I have sat on this review for almost a full week.

I waited because I believe in the pure objectivity of the human experience and hate to send up a negative review for a book that someone else might get a lot out of.

That said, we all have our own reasons for loving or hating books.

I danced around this bok for a while and, upon reading it, I understand why.

Let me start by saying that the writing style, itself, was great. The actual artistry of the book was not my issue.

Even the subject matter was fine. I read books about addiction, racism, violence, abuse, assault, and all manner of social issues that both directly affect me and direct me in a sort of “step-apart”, spiritual, communal way.

But this one was too close to home and I’m not entirely sure who it would be for.

The protagonist, Ginny, spends over 300 pages hating her body and absorbing the hate about her body from those around her.
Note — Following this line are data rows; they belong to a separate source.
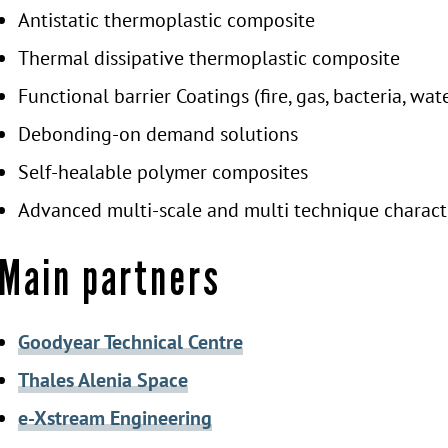
Antistatic thermoplastic composite
Thermal dissipative thermoplastic composite
Functional barrier Coatings (fire, gas, bacteria, wat
Debonding-on demand solutions
Self-healable polymer composites
Advanced multi-scale and multi technique charac
Main partners
Goodyear Technical Centre
Thales Alenia Space
e-Xstream Engineering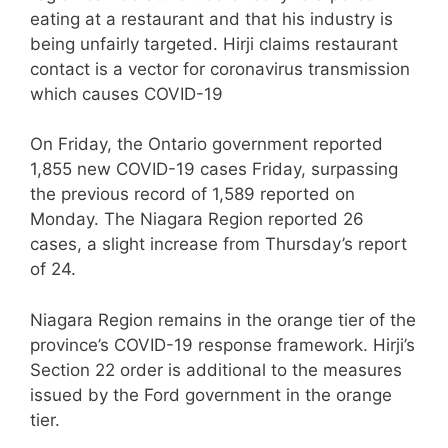
eating at a restaurant and that his industry is
being unfairly targeted. Hirji claims restaurant
contact is a vector for coronavirus transmission
which causes COVID-19
On Friday, the Ontario government reported
1,855 new COVID-19 cases Friday, surpassing
the previous record of 1,589 reported on
Monday. The Niagara Region reported 26
cases, a slight increase from Thursday’s report
of 24.
Niagara Region remains in the orange tier of the
province’s COVID-19 response framework. Hirji’s
Section 22 order is additional to the measures
issued by the Ford government in the orange
tier.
Don’t get me wrong. I’ve known my fair share of body shaming, both inside and out. But there was something too raw and real and, quite frankly, unnecessary about the manner in which this book portrayed it.
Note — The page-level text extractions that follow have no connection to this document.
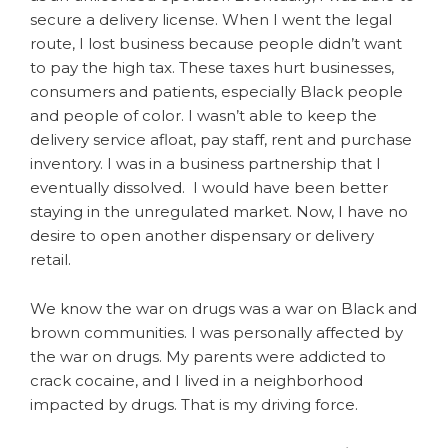
secure a delivery license. When I went the legal
route, I lost business because people didn’t want
to pay the high tax. These taxes hurt businesses,
consumers and patients, especially Black people
and people of color. I wasn’t able to keep the
delivery service afloat, pay staff, rent and purchase
inventory. I was in a business partnership that I
eventually dissolved. I would have been better
staying in the unregulated market. Now, I have no
desire to open another dispensary or delivery
retail.
We know the war on drugs was a war on Black and
brown communities. I was personally affected by
the war on drugs. My parents were addicted to
crack cocaine, and I lived in a neighborhood
impacted by drugs. That is my driving force.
Again, it might be that it was too close to home.

I struggled with Bulimia Nervosa for many, many years. I can’t begin to explain to you the self-hatred, the pure rage at my own body, needed to binge and purge but just know that it is a whole heck of a lot.

The conversation that went on chapter after chapter in The Earth, My Butt, and Other Big, Round Things was basically like having someone stick a microphone inside my head during my sickest days.

Yeah, not very pretty.

All of this is to say that I don’t think I was the right target for this. After about a day and a half of reading it, I was, as we say in AA, “restless, irritable, and discontent”. Perhaps someone who hasn’t struggled with eating disorder thoughts and behaviors would find it enlightening and a bridge to empathy. For me, however, it was too much.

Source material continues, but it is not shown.